▸ TASK ITEM:
Look below. Copy each line that has "road" in it.

▸ DATA:
.....
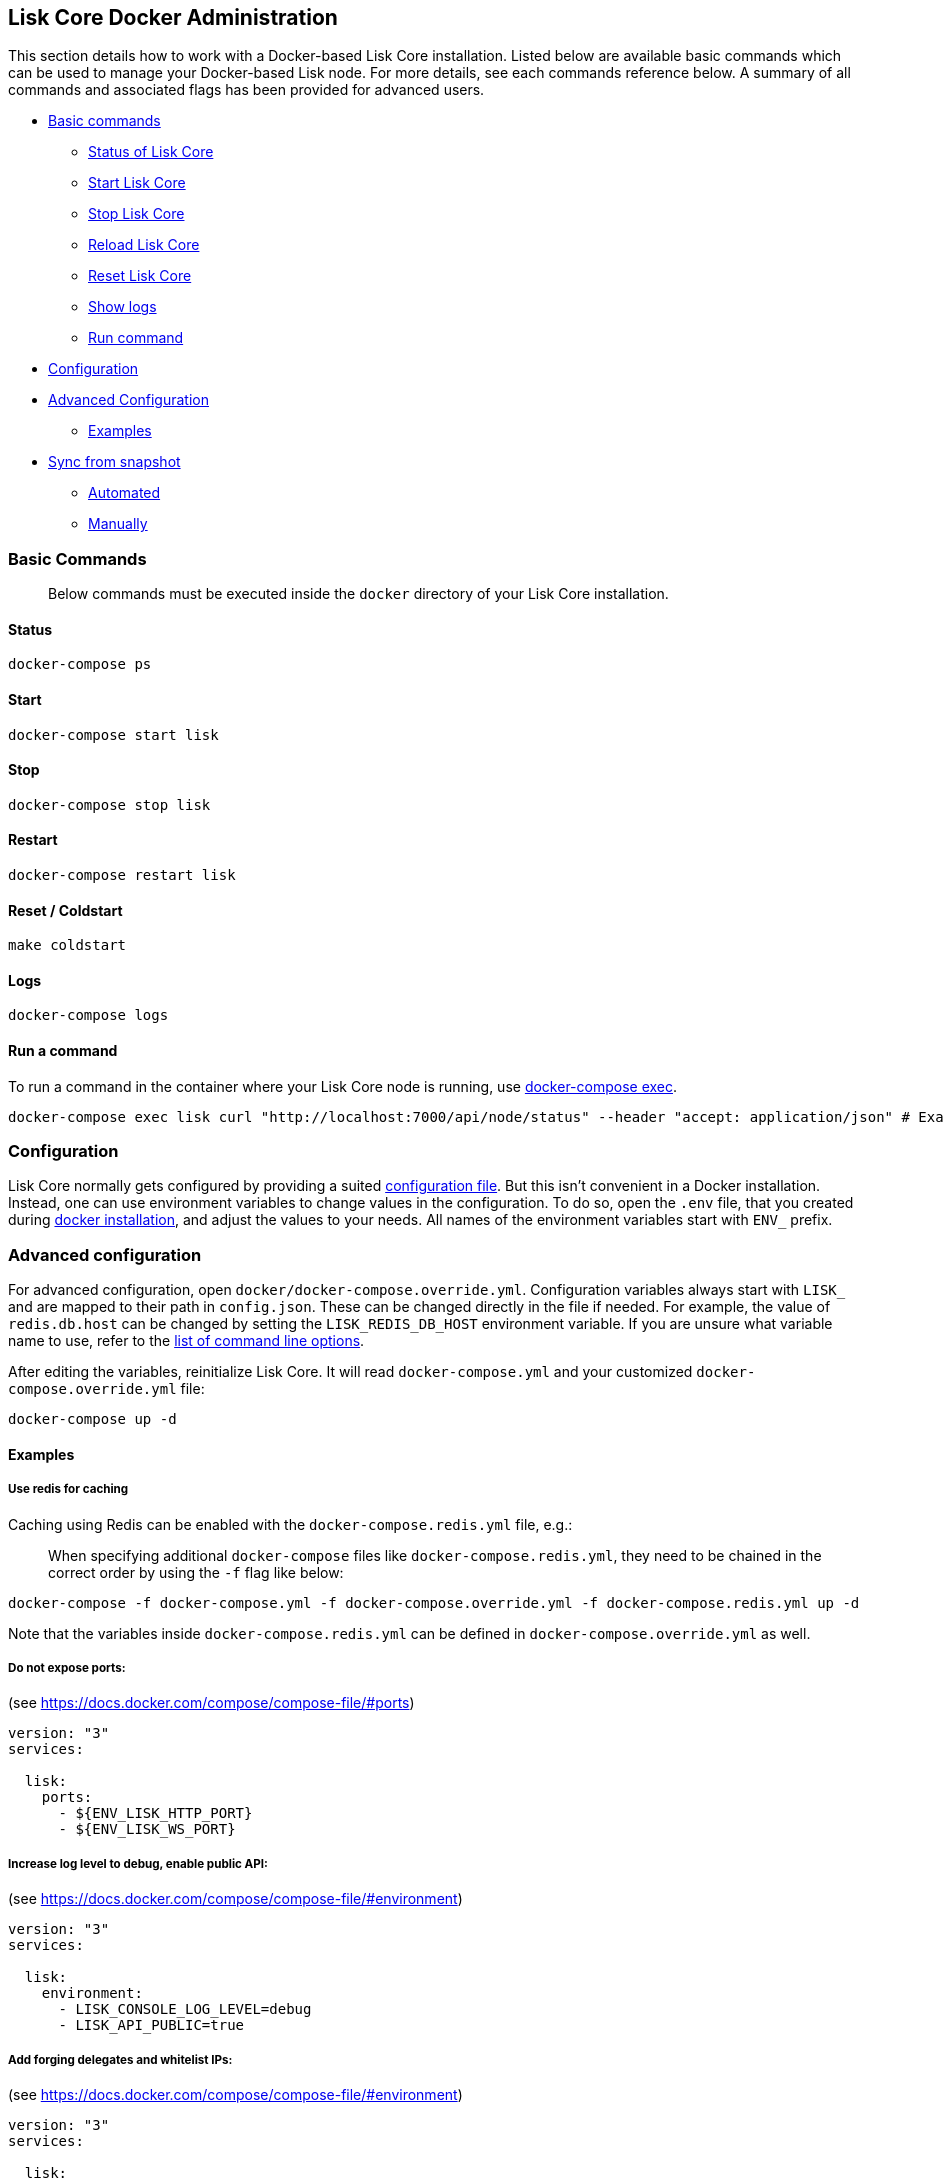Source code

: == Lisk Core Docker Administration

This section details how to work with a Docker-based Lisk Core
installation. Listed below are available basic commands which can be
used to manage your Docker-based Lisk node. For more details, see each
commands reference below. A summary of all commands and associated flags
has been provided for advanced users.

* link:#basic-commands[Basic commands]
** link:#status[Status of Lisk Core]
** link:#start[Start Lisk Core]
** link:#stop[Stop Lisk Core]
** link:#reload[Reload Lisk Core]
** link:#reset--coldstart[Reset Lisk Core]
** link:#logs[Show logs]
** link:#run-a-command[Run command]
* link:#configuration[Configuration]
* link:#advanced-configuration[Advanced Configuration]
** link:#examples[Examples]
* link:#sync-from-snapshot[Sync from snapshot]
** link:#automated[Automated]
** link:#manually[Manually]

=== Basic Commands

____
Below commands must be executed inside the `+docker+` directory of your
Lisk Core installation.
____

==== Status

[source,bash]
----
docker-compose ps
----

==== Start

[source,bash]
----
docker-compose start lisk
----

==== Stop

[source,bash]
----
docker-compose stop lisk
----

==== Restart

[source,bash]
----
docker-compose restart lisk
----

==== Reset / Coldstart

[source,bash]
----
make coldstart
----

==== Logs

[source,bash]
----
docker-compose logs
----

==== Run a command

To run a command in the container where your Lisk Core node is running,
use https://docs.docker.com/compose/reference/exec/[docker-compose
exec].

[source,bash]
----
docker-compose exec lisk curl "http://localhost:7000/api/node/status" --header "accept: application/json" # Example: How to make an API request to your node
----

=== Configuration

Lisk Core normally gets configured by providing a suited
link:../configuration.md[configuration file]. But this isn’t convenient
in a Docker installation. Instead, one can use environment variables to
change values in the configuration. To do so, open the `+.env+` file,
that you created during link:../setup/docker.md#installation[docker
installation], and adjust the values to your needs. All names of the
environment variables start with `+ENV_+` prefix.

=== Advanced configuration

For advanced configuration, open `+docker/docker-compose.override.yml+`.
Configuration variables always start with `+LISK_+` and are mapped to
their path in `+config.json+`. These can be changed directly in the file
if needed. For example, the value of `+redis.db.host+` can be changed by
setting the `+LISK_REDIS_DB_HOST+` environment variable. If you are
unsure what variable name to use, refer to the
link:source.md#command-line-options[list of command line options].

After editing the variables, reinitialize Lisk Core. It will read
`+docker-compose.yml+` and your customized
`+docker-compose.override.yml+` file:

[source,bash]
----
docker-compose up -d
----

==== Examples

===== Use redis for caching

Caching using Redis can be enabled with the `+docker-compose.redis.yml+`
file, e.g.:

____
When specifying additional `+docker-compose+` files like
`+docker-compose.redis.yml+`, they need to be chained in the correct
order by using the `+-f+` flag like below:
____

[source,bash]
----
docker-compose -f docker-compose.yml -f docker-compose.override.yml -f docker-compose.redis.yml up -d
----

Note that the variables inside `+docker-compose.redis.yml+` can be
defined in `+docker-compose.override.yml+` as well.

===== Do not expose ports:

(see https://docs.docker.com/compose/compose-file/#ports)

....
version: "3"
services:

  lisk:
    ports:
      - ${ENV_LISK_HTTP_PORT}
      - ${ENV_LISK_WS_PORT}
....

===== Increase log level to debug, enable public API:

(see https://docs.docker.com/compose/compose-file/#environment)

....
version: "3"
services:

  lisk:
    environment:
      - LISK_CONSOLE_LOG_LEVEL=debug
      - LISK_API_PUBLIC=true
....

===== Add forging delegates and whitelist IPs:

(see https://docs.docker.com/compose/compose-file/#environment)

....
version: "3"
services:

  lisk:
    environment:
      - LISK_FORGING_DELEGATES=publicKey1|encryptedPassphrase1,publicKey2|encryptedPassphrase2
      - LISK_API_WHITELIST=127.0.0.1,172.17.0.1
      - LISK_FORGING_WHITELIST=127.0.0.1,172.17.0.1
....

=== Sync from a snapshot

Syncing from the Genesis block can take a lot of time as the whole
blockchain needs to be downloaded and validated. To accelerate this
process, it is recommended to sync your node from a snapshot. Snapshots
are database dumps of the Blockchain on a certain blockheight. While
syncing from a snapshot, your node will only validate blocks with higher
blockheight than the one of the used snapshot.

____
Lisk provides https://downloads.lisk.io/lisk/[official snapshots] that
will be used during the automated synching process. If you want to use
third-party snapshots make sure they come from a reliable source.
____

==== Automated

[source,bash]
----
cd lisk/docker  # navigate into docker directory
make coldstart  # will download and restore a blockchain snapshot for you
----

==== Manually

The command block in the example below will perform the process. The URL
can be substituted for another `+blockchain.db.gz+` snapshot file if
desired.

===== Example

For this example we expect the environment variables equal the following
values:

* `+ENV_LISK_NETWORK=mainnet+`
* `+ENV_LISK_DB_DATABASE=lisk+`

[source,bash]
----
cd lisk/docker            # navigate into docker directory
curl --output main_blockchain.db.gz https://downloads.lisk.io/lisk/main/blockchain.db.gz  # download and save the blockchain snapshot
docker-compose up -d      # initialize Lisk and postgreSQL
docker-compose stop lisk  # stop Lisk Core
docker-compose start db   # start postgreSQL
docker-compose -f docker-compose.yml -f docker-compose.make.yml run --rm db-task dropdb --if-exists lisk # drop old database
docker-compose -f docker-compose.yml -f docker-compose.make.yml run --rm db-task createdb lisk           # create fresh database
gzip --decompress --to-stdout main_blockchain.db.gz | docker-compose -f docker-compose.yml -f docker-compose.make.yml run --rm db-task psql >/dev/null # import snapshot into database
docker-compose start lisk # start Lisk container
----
.....
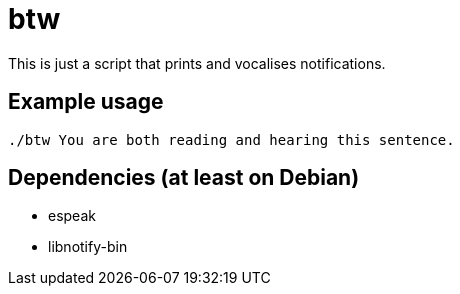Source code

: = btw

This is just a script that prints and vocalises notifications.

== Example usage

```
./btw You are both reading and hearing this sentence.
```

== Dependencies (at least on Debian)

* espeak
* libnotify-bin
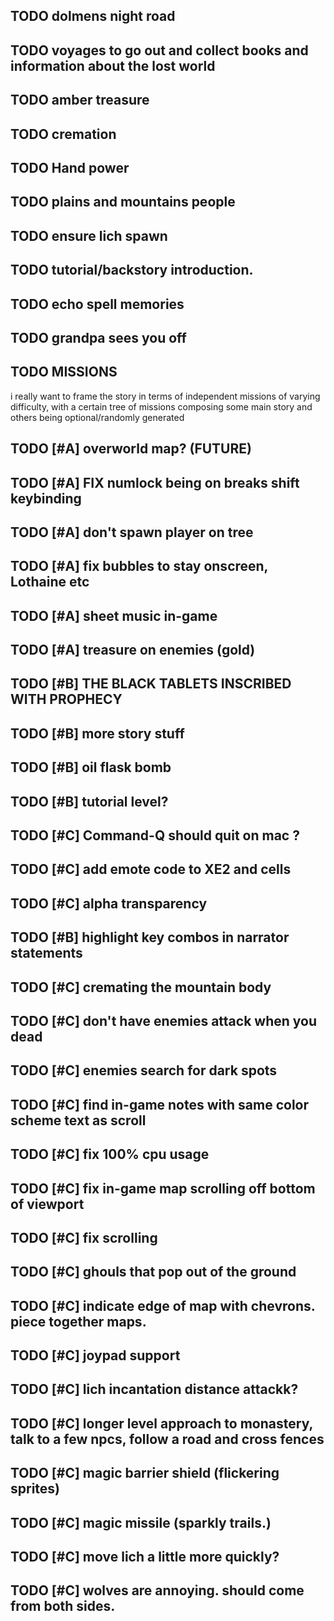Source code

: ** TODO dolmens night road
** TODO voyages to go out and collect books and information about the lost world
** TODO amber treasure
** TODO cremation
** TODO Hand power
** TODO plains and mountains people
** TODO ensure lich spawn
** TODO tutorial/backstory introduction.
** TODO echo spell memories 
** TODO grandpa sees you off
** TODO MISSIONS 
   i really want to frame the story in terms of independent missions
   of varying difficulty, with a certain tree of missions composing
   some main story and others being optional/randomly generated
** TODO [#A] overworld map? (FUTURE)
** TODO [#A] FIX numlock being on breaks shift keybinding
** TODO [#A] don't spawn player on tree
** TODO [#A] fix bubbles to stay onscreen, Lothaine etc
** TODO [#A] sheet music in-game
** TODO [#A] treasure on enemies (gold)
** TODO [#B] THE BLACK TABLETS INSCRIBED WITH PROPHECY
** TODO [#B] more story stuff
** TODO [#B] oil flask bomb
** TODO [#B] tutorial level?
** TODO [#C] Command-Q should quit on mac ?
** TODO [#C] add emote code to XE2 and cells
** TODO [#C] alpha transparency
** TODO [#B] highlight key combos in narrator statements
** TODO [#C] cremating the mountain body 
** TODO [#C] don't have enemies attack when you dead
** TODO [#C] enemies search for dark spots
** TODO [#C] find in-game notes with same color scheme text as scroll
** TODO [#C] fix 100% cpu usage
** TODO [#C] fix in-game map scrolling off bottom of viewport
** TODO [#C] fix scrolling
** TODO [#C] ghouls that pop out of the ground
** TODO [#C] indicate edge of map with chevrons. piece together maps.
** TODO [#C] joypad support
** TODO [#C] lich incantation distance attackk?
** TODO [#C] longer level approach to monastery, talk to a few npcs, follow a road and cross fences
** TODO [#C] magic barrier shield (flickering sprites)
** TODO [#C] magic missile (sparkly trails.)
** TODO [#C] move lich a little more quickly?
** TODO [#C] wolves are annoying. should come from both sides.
.....
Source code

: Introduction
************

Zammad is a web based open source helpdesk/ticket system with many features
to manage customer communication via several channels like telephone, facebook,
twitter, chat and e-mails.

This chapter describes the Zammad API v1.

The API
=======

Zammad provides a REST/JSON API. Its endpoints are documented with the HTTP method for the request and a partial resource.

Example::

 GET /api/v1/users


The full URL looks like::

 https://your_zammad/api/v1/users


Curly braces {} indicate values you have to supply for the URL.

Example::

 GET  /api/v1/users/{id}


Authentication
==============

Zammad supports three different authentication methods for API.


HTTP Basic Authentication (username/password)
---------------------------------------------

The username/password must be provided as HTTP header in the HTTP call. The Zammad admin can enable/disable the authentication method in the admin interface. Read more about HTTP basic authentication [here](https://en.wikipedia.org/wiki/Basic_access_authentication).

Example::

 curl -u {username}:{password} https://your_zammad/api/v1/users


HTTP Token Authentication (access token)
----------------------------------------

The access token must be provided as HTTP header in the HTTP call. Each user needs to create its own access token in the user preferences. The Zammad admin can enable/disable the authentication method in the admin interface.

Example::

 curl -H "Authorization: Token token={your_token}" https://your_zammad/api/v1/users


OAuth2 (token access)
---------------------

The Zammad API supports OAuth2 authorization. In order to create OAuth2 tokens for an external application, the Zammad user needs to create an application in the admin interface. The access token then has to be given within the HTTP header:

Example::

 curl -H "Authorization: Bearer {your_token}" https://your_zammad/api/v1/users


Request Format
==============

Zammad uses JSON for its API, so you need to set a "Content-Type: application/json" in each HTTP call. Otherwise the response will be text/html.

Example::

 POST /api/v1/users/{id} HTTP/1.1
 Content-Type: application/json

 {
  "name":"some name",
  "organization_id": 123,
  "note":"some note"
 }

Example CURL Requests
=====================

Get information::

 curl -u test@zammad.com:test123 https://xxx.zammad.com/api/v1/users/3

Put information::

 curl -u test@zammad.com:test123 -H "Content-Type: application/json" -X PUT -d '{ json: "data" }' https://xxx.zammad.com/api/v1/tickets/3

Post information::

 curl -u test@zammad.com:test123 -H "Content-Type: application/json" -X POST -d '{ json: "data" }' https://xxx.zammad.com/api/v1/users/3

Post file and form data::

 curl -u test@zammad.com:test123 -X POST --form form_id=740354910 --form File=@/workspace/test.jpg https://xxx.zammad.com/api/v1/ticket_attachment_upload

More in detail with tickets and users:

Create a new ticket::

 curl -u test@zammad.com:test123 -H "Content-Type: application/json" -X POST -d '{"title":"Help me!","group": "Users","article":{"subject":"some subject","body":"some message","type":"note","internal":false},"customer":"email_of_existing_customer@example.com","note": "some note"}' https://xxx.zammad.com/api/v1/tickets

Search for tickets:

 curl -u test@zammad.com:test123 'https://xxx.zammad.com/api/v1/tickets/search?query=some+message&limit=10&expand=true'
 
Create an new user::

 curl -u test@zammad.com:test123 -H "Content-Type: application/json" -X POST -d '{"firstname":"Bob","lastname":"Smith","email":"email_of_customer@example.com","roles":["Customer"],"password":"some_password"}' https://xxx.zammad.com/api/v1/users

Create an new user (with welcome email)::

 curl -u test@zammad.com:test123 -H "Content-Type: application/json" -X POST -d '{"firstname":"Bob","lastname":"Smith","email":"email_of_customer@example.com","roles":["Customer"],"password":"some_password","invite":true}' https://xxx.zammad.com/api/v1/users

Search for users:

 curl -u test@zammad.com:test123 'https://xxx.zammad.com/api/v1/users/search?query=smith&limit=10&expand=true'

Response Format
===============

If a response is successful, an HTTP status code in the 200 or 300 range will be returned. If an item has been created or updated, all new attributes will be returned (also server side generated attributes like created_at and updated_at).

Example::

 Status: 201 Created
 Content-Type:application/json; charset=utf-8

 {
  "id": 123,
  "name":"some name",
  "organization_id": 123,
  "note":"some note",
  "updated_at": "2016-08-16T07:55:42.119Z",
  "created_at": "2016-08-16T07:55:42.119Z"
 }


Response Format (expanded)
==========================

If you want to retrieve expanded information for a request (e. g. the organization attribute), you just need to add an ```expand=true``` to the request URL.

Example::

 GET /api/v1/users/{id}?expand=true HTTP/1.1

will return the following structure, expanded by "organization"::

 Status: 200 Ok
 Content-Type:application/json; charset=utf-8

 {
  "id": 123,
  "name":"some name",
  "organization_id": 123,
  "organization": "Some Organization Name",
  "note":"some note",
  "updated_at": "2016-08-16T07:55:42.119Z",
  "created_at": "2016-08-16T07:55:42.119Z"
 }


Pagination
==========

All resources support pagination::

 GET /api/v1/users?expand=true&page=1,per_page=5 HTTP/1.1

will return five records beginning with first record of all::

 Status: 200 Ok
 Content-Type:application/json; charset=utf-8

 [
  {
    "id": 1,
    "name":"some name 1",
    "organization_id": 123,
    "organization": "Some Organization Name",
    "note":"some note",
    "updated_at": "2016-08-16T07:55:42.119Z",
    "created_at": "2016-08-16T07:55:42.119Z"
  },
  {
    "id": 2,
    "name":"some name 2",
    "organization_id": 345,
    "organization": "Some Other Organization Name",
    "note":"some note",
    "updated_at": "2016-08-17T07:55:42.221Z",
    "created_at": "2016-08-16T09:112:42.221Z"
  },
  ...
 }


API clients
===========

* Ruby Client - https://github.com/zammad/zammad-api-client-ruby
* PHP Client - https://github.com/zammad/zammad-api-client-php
.....
▸ RESULT:
: ** TODO dolmens night road
** TODO [#C] longer level approach to monastery, talk to a few npcs, follow a road and cross fences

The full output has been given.